=== Quoted passage ===
Segment Open

We were saddened to learn of the passing of the founder of Scary Mommy, Jill Smokler, after her courageous battle with glioblastoma. She was only 48.
Long before “creator” became a job title and before every media company wanted to buy an authentic online community Jill built one from scratch. She created a place where millions of parents felt comfortable admitting that parenting could be joyful, exhausting, hilarious, and impossibly hard all at the same time. Her honesty changed the internet.
At Wave Motion Digital, we were fortunate enough to play a small part in that story.
Our own developer Phil helped bring her onboard and created the original platform including the massively popular “Confessional” where visitors could anonymously post their deepest feelings about parenting.
During Scary Mommy’s years of explosive growth, we hosted the site as it transformed from a successful blog into one of the largest parenting communities on the web. At its peak on our infrastructure, the site was pushing roughly 20 terabytes of traffic every month which is a remarkable amount for an independent publisher back then.
It also pushed and challenged us technically.
Scary Mommy became the first customer that truly forced us to think differently about scale. We built what became our first hosting cluster because a single server simply could not handle the popularity. Many of the lessons we learned supporting Jill’s site became the foundation for how we architect high-traffic hosting environments today.
At one point, Scary Mommy ran on a 10-server cluster consisting of dedicated load balancers, web servers, database servers, and application servers. By today’s standards, the hardware was modest with machines measured in megahertz and gigabytes rather than terahertz and terabytes. But it was enough to support one of the fastest-growing communities on the internet. Jill understood the technical challenges that came with that growth, and there were more than a few late nights spent together making sure the site remained online and responsive for her audience.

Segment Closed

=== Page images and extracted text ===
Segment Open

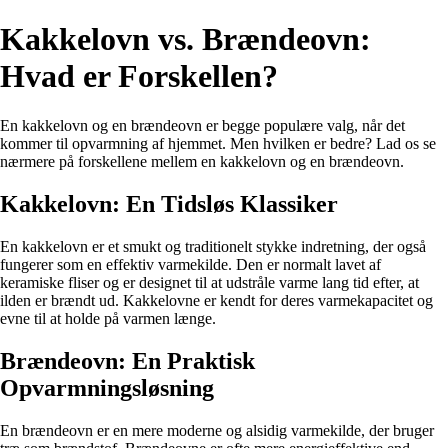
Kakkelovn vs. Brændeovn:
Hvad er Forskellen?
En kakkelovn og en brændeovn er begge populære valg, når det
kommer til opvarmning af hjemmet. Men hvilken er bedre? Lad os se
nærmere på forskellene mellem en kakkelovn og en brændeovn.
Kakkelovn: En Tidsløs Klassiker
En kakkelovn er et smukt og traditionelt stykke indretning, der også
fungerer som en effektiv varmekilde. Den er normalt lavet af
keramiske fliser og er designet til at udstråle varme lang tid efter, at
ilden er brændt ud. Kakkelovne er kendt for deres varmekapacitet og
evne til at holde på varmen længe.
Brændeovn: En Praktisk
Opvarmningsløsning
En brændeovn er en mere moderne og alsidig varmekilde, der bruger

Segment Closed

=== Assigned task ===
Continue the tribute to Scary Mommy founder Jill Smokler, starting right after its final sentence.

=== Output ===
Every traffic spike represented another audience she had connected with, and she never lost sight of the people behind those numbers.
Like many independent creators, Jill eventually sold her company to a larger media organization. That is just the natural path for many successful businesses, even if it isn’t always easy. Our professional relationship ended, but our personal one didn’t.
Over the years, Jill and I stayed in touch. She remained exactly as people knew her: candid, funny, refreshingly honest, and remarkably down to earth despite everything she had accomplished. She had a passion for engaging her audience and she knew how to do it through her blogs and podcasts.
When she publicly shared her cancer diagnosis, she faced it with the same authenticity that had made Scary Mommy such an important voice. She refused to pretend everything was fine simply because people expected optimism. That honesty, whether she was writing about motherhood or illness, was who she was.
The internet has changed dramatically since the early days of blogging. Corporate media has replaced much of what made those communities feel personal. But for a time, Jill built something special that made millions of people feel a little less alone.
I am eternally grateful that Wave Motion Digital had the opportunity to help support that journey.
Rest in peace, Jill. Thank you for trusting us during one of the most exciting chapters in your remarkable career.